Donald Kusser, CBP Port Director of the LA/Long Beach Seaport, announced the record-breaking $1 billion worth of counterfeit products seized in less than a year at the twin ports. According to CBP, the new record, achieved as of September 15, marks an increase of 38 percent from just over $725 million of counterfeit goods seized in the fiscal year 2021. Kusser said the most pirated items included wearing apparel, accessories, handbags, wallets, footwear, watches, jewelry, and consumer electronics.
Nationwide CBP reports an increase of 152 percent year-over-year in the retail value of goods seized in FY 2021 (ended September 30, 2022). CBP made over 27,000 seizures with an estimated manufacturer’s suggested retail price of over $3.3 billion.

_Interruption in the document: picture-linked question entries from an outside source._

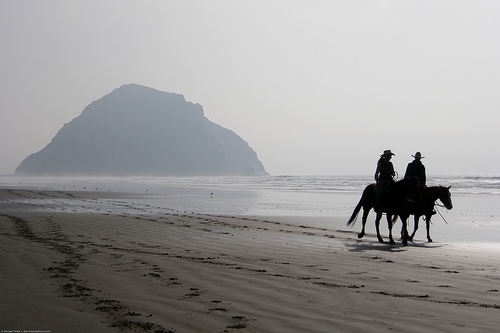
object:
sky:
[3, 7, 269, 92]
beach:
[2, 200, 332, 332]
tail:
[342, 198, 365, 227]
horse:
[346, 179, 424, 246]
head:
[399, 175, 425, 198]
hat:
[382, 148, 395, 157]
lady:
[374, 149, 397, 185]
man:
[407, 153, 429, 183]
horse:
[405, 184, 454, 240]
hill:
[15, 77, 271, 178]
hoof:
[357, 232, 365, 240]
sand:
[2, 186, 162, 220]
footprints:
[124, 201, 154, 212]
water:
[270, 177, 318, 187]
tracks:
[11, 214, 35, 238]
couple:
[376, 148, 436, 189]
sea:
[218, 168, 499, 204]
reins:
[435, 200, 443, 213]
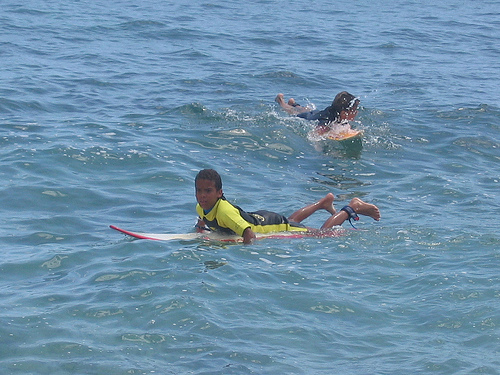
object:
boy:
[193, 167, 380, 245]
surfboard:
[107, 223, 340, 244]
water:
[0, 0, 498, 374]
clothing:
[293, 106, 337, 127]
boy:
[274, 91, 360, 139]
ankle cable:
[339, 204, 359, 232]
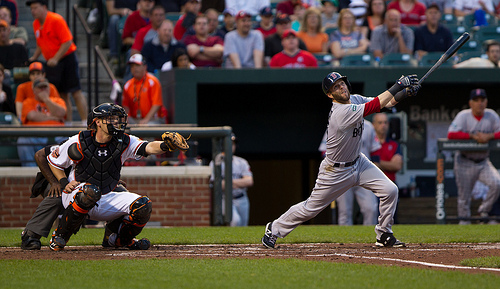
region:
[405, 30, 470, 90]
A professional baseball bat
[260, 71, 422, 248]
A baseball player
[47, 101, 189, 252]
A catcher getting ready to catch ball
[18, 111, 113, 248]
Umpire behind the catcher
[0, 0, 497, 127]
People in the audience watching the game.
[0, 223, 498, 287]
A baseball field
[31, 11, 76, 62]
A bright orange tee shirt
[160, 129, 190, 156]
A baseball glove on man's hand.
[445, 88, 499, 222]
A baseball player in the dugout.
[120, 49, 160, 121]
spectator in the stand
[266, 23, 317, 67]
spectator in the stand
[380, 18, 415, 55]
spectator in the stand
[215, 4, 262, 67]
spectator in the stand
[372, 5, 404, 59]
spectator in the stand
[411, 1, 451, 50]
spectator in the stand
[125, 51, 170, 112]
spectator in the stand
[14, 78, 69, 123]
spectator in the stand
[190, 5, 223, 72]
spectator in the stand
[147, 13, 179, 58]
spectator in the stand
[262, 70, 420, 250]
the batter in motion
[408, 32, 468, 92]
the bat in the batter's hand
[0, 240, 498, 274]
the dirt on the baseball field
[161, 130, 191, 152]
the glove on the catcher's hand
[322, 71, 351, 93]
the helmet on the batter's head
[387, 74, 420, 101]
the gloves on the batter's hands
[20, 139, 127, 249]
the umpire behind the catcher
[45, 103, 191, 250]
the catcher crouching down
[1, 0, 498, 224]
the people watching the baseball game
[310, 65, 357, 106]
a player wearing a blue helmet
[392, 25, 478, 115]
a player swinging a bat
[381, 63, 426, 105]
a player wearing batting gloves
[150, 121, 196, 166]
a player wearing a catchers mitt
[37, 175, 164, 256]
a catcher wearing knee pads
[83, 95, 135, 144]
a catcher wearing a mask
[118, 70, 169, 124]
a man wearing an orange shirt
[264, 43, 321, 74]
a man wearing a red shirt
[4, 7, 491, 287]
Photo taken during the day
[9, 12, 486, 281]
Photo taken at a baseball field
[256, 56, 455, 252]
Right handed batter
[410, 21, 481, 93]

“CBP commits substantial resources in intercepting and seizing products that infringe intellectual property rights such as trademarks, copyrights, and patents,” said Carlos C. Martel, Director of Field Operations in Los Angeles. “These historic records show that smugglers exploited the increased demand for products via e-commerce and other sources.”
Sampling of good seized at the ports (CBP)
Historically, CBP reports illegal actors have sold counterfeit products on illegitimate websites and in underground outlets. However, the rise of e-commerce offers a haven for criminals who are now able to hide behind seemingly legitimate listings on well-known websites. The sale of counterfeit commodities multiplies the illegal profits of smugglers and traffickers who reinvest the proceeds from such sales into further criminal enterprises and activities.
It is illegal to purchase counterfeit goods. Bringing them into the United States may result in civil or criminal penalties, and purchasing counterfeit goods often supports criminal activities, such as forced labor or human trafficking according to CBP.
Displaying a sampling of the goods seized at the ports, they pointed out that counterfeit apparel, footwear, and handbags are often of inferior quality and may feature poor or uneven stitching, fragile fabrics, and improperly sized or designed logos. Peeling labels, low-quality ink, or printing errors on the packaging are also signs that products may not be legitimate.
To deter the importation of illicit goods and protect U.S. consumers and businesses, CBP has developed a proactive, aggressive, and dynamic enforcement approach to Intellectual Property Right enforcement.